Il Messico batte 5-0 gli Stati Uniti nella finale della decima edizione della CONCACAF Gold Cup e si aggiudica per la quinta volta il massimo trofeo per nazionali del centro e nord America, i successi salgono a 8 se si conta anche il vecchio torneo, valevole per la qualificazione ai mondiali e andato in pensione


Il Messico batte 5-0 gli Stati Uniti nella finale della decima edizione della CONCACAF Gold Cup e si aggiudica per la quinta volta il massimo trofeo per nazionali del centro e nord America, i successi salgono a 8 se si conta anche il vecchio torneo, valevole per la qualificazione ai mondiali e andato in pensione nel 1989, la CONCACAF Championship; gli USA, dopo aver trionfato nelle ultime due edizioni, restano invece fermi a quota 4.

C’era molta curiosità nei confronti degli americani dopo il brillante secondo posto rimediato nella recente Confederations Cup, purtroppo questa sconfitta riporta la squadra di Bradley con i piedi a terra.
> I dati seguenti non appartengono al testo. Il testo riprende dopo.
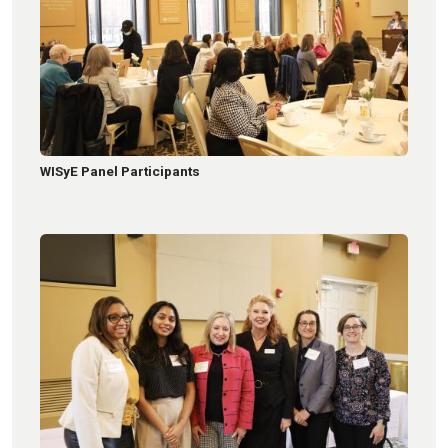
WISyE Panel Participants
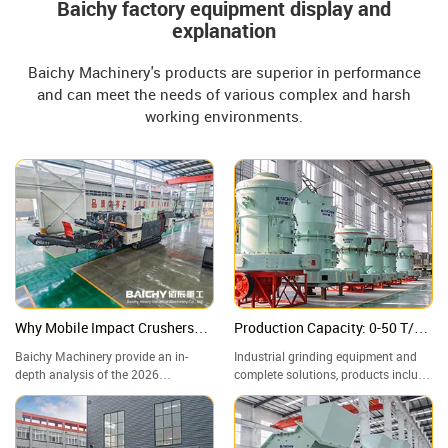
Baichy factory equipment display and
explanation
Baichy Machinery's products are superior in performance
and can meet the needs of various complex and harsh
working environments.
Why Mobile Impact Crushers
Production Capacity: 0-50 T/H,
are Winning? Deep Dive: Specs,
Adjustable Finished Product
Baichy Machinery provide an in-
Industrial grinding equipment and
ROI & 2026 Future Trends
Particle Size: 80-800 Mesh
depth analysis of the 2026
complete solutions, products include
infrastructure sector's "Mobile
Raymond mills, vertical mills, ultra-
Powerhouse"—the Crawler-Mounted
fine grinding mills, and complete
Impact Crushing Station. A
grinding production lines, widely
Structural Comparison: Impact
used in mining, building materials,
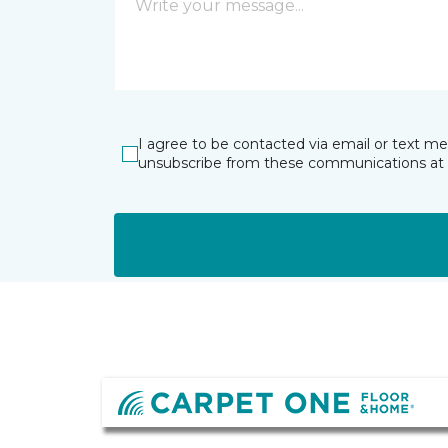
I agree to be contacted via email or text m
unsubscribe from these communications at 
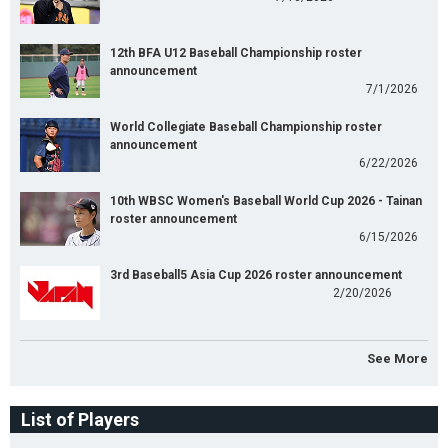
12th BFA U12 Baseball Championship roster
announcement
7/1/2026
World Collegiate Baseball Championship roster
announcement
6/22/2026
10th WBSC Women's Baseball World Cup 2026 - Tainan
roster announcement
6/15/2026
3rd Baseball5 Asia Cup 2026 roster announcement
2/20/2026
See More
List of Players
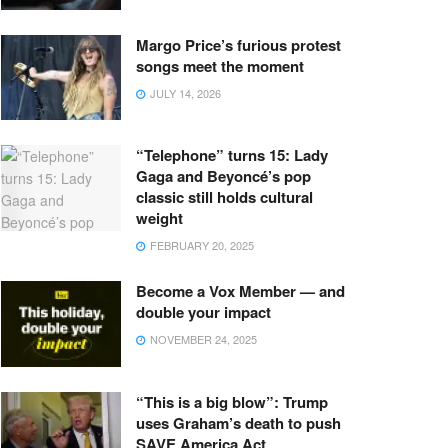
Margo Price’s furious protest
songs meet the moment
JULY 14, 2026
“Telephone” turns 15: Lady
Gaga and Beyoncé’s pop
classic still holds cultural
weight
FEBRUARY 20, 2025
Become a Vox Member — and
double your impact
NOVEMBER 24, 2025
“This is a big blow”: Trump
uses Graham’s death to push
SAVE America Act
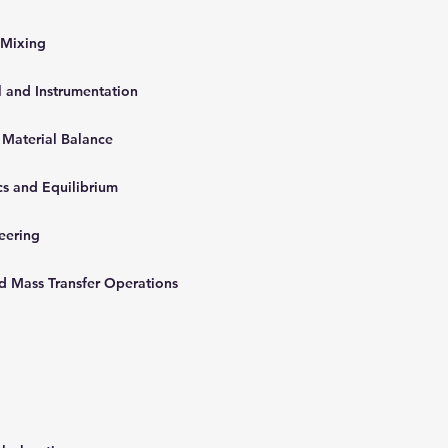
 Mixing
l and Instrumentation
 Material Balance
cs and Equilibrium
neering
nd Mass Transfer Operations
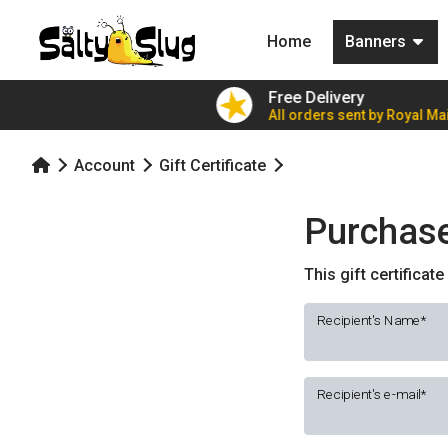
(current)
Home
Banners
ers for £7.79!
Free Delivery
ble party value
All orders sent by Royal Mai
Account
Gift Certificate
Purchase 
This gift certificat
Recipient's Name
Recipient's e-mail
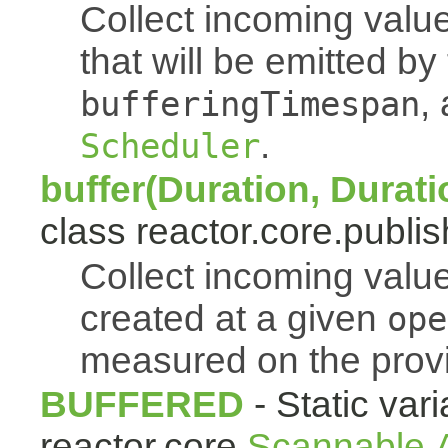
Collect incoming value
that will be emitted b
,
bufferingTimespan
.
Scheduler
buffer(Duration, Durati
class reactor.core.publis
Collect incoming value
created at a given
ope
measured on the pro
BUFFERED
- Static vari
reactor.core.
Scannable.A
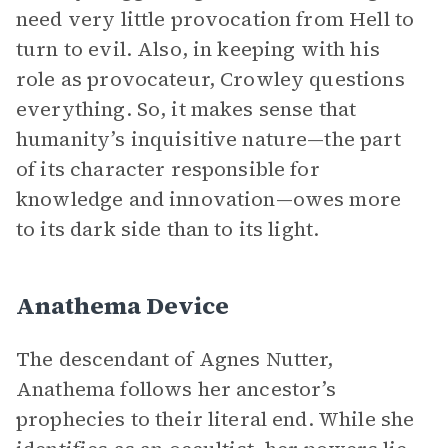
need very little provocation from Hell to
turn to evil. Also, in keeping with his
role as provocateur, Crowley questions
everything. So, it makes sense that
humanity’s inquisitive nature—the part
of its character responsible for
knowledge and innovation—owes more
to its dark side than to its light.
Anathema Device
The descendant of Agnes Nutter,
Anathema follows her ancestor’s
prophecies to their literal end. While she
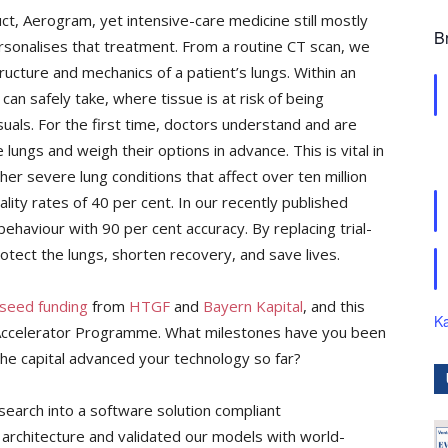
oduct, Aerogram, yet intensive-care medicine still mostly
B
rsonalises that treatment. From a routine CT scan, we
tructure and mechanics of a patient’s lungs. Within an
can safely take, where tissue is at risk of being
suals. For the first time, doctors understand and are
e lungs and weigh their options in advance. This is vital in
r severe lung conditions that affect over ten million
ity rates of 40 per cent. In our recently published
ehaviour with 90 per cent accuracy. By replacing trial-
rotect the lungs, shorten recovery, and save lives.
seed funding
from
HTGF
and
Bayern Kapital
, and this
Ka
 Accelerator Programme. What milestones have you been
the capital advanced your technology so far?
earch into a software solution compliant
 architecture and validated our models with world-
A parziale discolpa della nazionale a stelle e strisce c’è comunque da dire che il tecnico per questa competizione aveva deciso di puntare su un gruppo di seconde linee per permettere ai titolari di rifiatare dopo le fatiche del Sud Africa. I messicani intanto festeggiano con questa netta vittoria ottenuta di fronte agli occhi di 80.000 tifosi che si sono assiepati sule tribune del Giants Stadium.
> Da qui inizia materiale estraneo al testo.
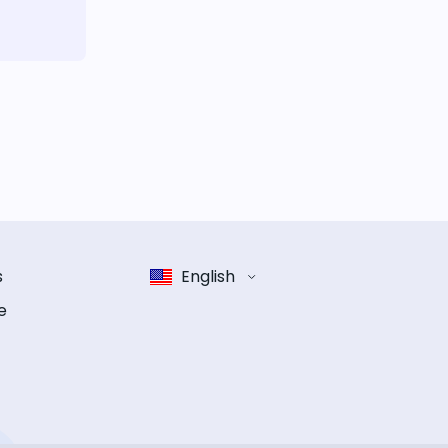
s
English
e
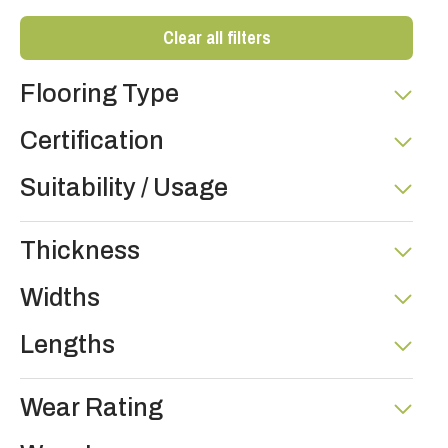
Clear all filters
Flooring Type
Certification
Suitability / Usage
Thickness
Widths
Lengths
Wear Rating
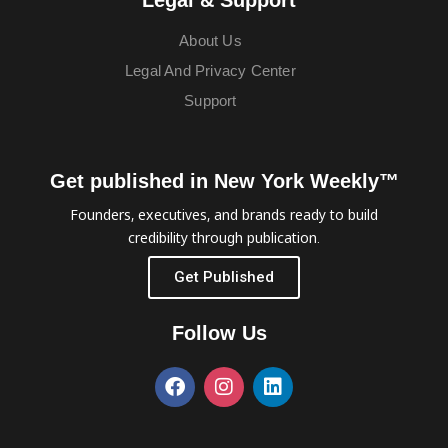
About Us
Legal And Privacy Center
Support
Get published in New York Weekly™
Founders, executives, and brands ready to build
credibility through publication.
Get Published
Follow Us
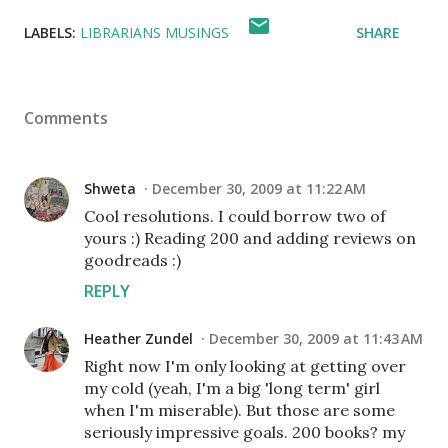
LABELS:
LIBRARIANS MUSINGS
SHARE
Comments
Shweta
December 30, 2009 at 11:22 AM
Cool resolutions. I could borrow two of
yours :) Reading 200 and adding reviews on
goodreads :)
REPLY
Heather Zundel
December 30, 2009 at 11:43 AM
Right now I'm only looking at getting over
my cold (yeah, I'm a big 'long term' girl
when I'm miserable). But those are some
seriously impressive goals. 200 books? my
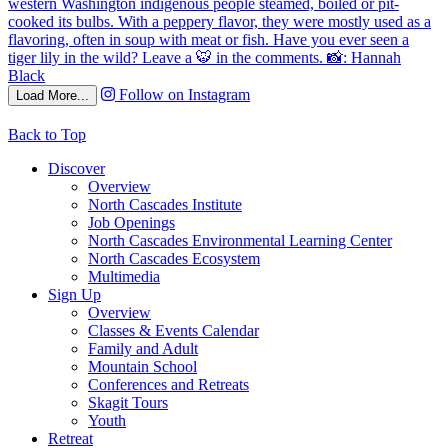
Follow on Instagram
Load More...
Back to Top
Discover
Overview
North Cascades Institute
Job Openings
North Cascades Environmental Learning Center
North Cascades Ecosystem
Multimedia
Sign Up
Overview
Classes & Events Calendar
Family and Adult
Mountain School
Conferences and Retreats
Skagit Tours
Youth
Retreat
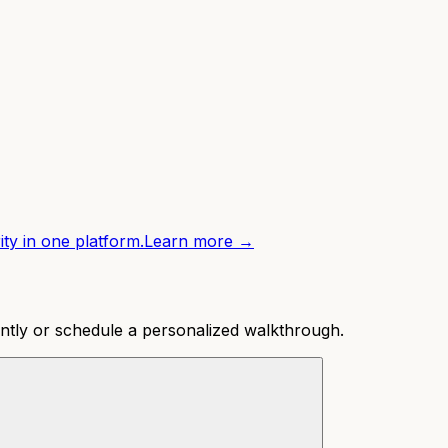
ity in one platform.
Learn more →
ntly or schedule a personalized walkthrough.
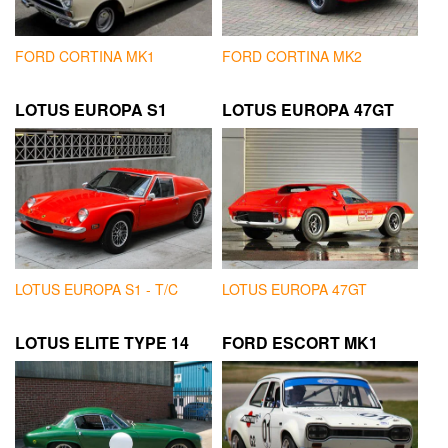
FORD CORTINA MK1
FORD CORTINA MK2
LOTUS EUROPA S1
LOTUS EUROPA 47GT
LOTUS EUROPA S1 - T/C
LOTUS EUROPA 47GT
LOTUS ELITE TYPE 14
FORD ESCORT MK1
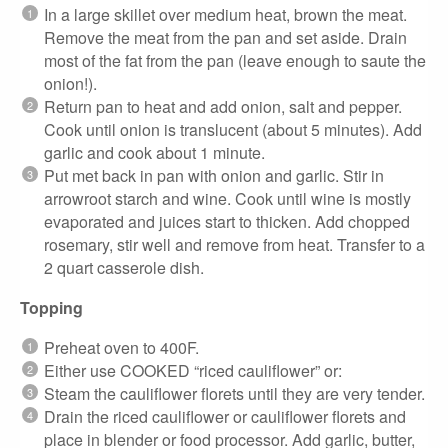
In a large skillet over medium heat, brown the meat.
Remove the meat from the pan and set aside. Drain
most of the fat from the pan (leave enough to saute the
onion!).
Return pan to heat and add onion, salt and pepper.
Cook until onion is translucent (about 5 minutes). Add
garlic and cook about 1 minute.
Put met back in pan with onion and garlic. Stir in
arrowroot starch and wine. Cook until wine is mostly
evaporated and juices start to thicken. Add chopped
rosemary, stir well and remove from heat. Transfer to a
2 quart casserole dish.
Topping
Preheat oven to 400F.
Either use COOKED “riced cauliflower” or:
Steam the cauliflower florets until they are very tender.
Drain the riced cauliflower or cauliflower florets and
place in blender or food processor. Add garlic, butter,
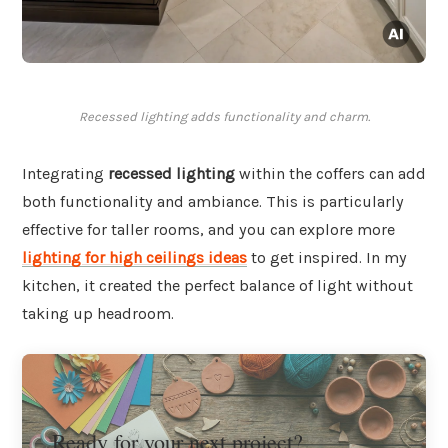
Recessed lighting adds functionality and charm.
Integrating
recessed lighting
within the coffers can add
both functionality and ambiance. This is particularly
effective for taller rooms, and you can explore more
lighting for high ceilings ideas
to get inspired. In my
kitchen, it created the perfect balance of light without
taking up headroom.
Ready for your next project?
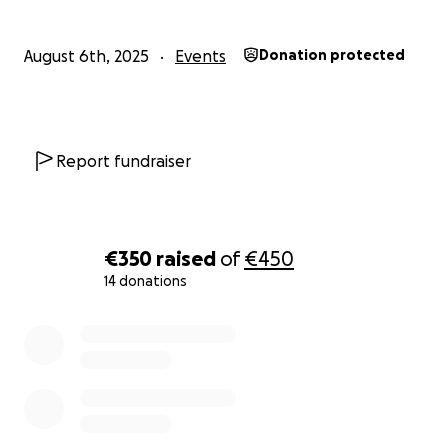
August 6th, 2025
Events
Donation protected
Report fundraiser
€350
raised
of
€450
14 donations
0% complete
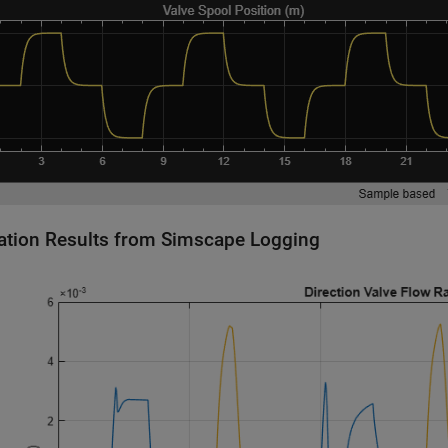
ation Results from Simscape Logging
Le reti sono arrivate tutte nella ripresa, decisive le mosse tattiche del ct messicano che ha inserito a gara in corso Vela spostando Giovani Dos Santos sulla fascia. Passano 11 minuti e il risultato si sblocca, la marcatura è del capitano Gerardo Torrado dagli undici metri. Da sottolineare che l’assegnazione del calcio di rigore è frutto di una clamorosa svista dell’arbitro: Giovani Dos Santos rifila una gomitata in volto a Heaps e poi si tuffa, l’arbitro si lascia così ingannare. Il raddoppio arriva dopo sei minuti, l’autore è proprio l’ex Barça Dos Santos. Le altre tre reti portano le firme di Carlos Vela, José Castro e Guillermo Franco. Gli Stati Uniti hanno concluso in inferiorità numerica per l’espulsione, a due minuti dal termine, di Jay Heaps.
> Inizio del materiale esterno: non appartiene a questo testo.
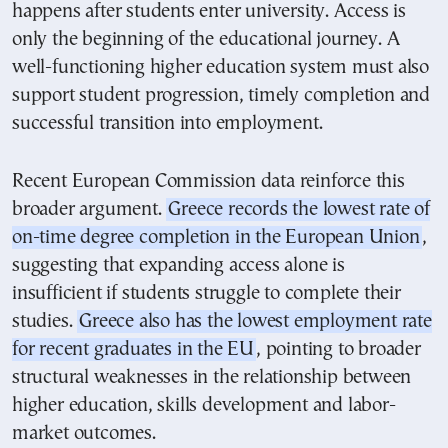
happens after students enter university. Access is
only the beginning of the educational journey. A
well-functioning higher education system must also
support student progression, timely completion and
successful transition into employment.
Recent European Commission data reinforce this
broader argument.
Greece records the lowest rate of
on-time degree completion in the European Union
,
suggesting that expanding access alone is
insufficient if students struggle to complete their
studies.
Greece also has the lowest employment rate
for recent graduates in the EU
, pointing to broader
structural weaknesses in the relationship between
higher education, skills development and labor-
market outcomes.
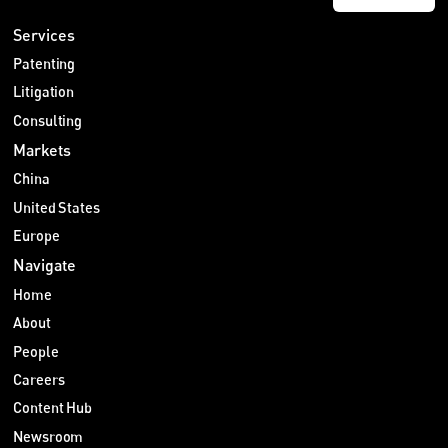
Services
Patenting
Litigation
Consulting
Markets
China
United States
Europe
Navigate
Home
About
People
Careers
Content Hub
Newsroom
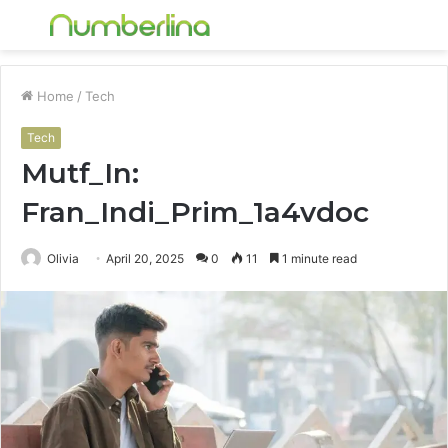
Menu
S
fo
Home
/
Tech
Tech
Mutf_In:
Fran_Indi_Prim_1a4vdoc
Olivia
April 20, 2025
0
11
1 minute read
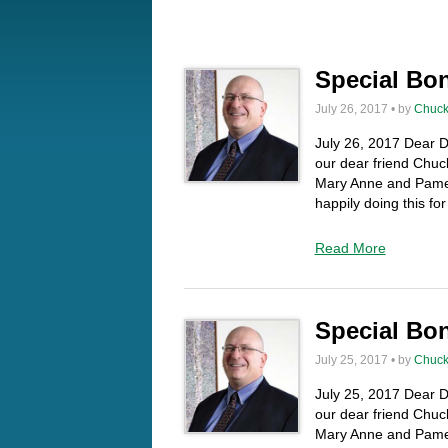
Special Bo
July 26, 2017 • by
Chuck
July 26, 2017 Dear Da
our dear friend Chuck
Mary Anne and Pamel
happily doing this f
Read More
Special Bo
July 25, 2017 • by
Chuck
July 25, 2017 Dear Da
our dear friend Chuck
Mary Anne and Pamel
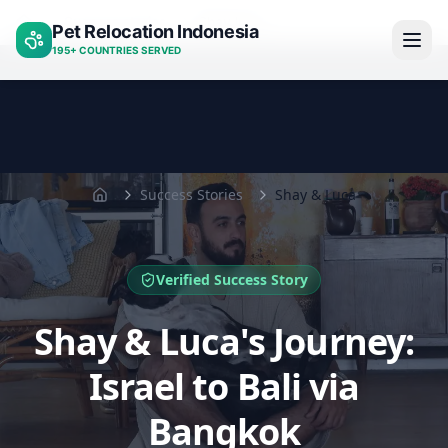
Success stories
Shay luca
Pet Relocation Indonesia
Home
195+ COUNTRIES SERVED
Success Stories
Shay & Luca
Home
Verified Success Story
Shay & Luca's Journey:
Israel to Bali via
Bangkok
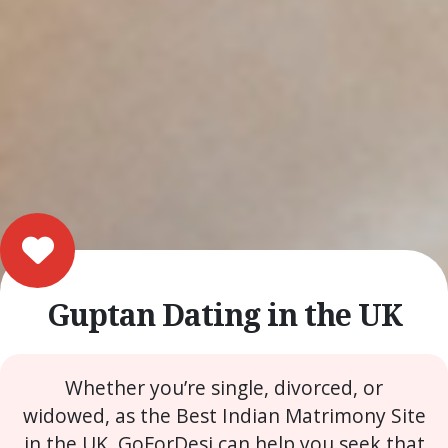
Guptan Dating in the UK
Whether you’re single, divorced, or
widowed, as the Best Indian Matrimony Site
in the UK, GoForDesi can help you seek that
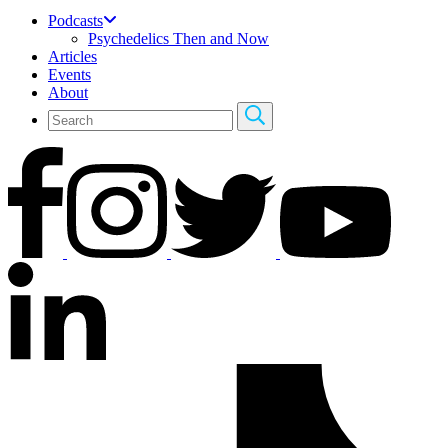
Podcasts
Psychedelics Then and Now
Articles
Events
About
Il pesante passivo rimediato dai ragazzi di Bradley ha dato dimostrazione che la nazionale americana non può prescindere dai suoi uomini più esperti, schierare dei bravi calciatori ma con poca esperienza al di fuori della MLS non ha dato i frutti sperati, in vista dei prossimi mondiali sono state comunque tratte delle indicazioni importanti. Il Messico ci teneva a vincere questa Gold Cup anche per vendicare la sconfitta subita in finale soltanto due anni fa, ci sono riusciti nel migliore dei modi. Il fulgido successo nella gara conclusiva non spiega però come mai gli uomini di Javier Aguirre abbiano dovuto soffrire tanto nel corso del torneo, poco brillanti nel girone contro Nicaragua, Panama e Guadalupa, i messicani sono riusciti a conquistare la finale solo grazie ai rigori contro Costa Rica.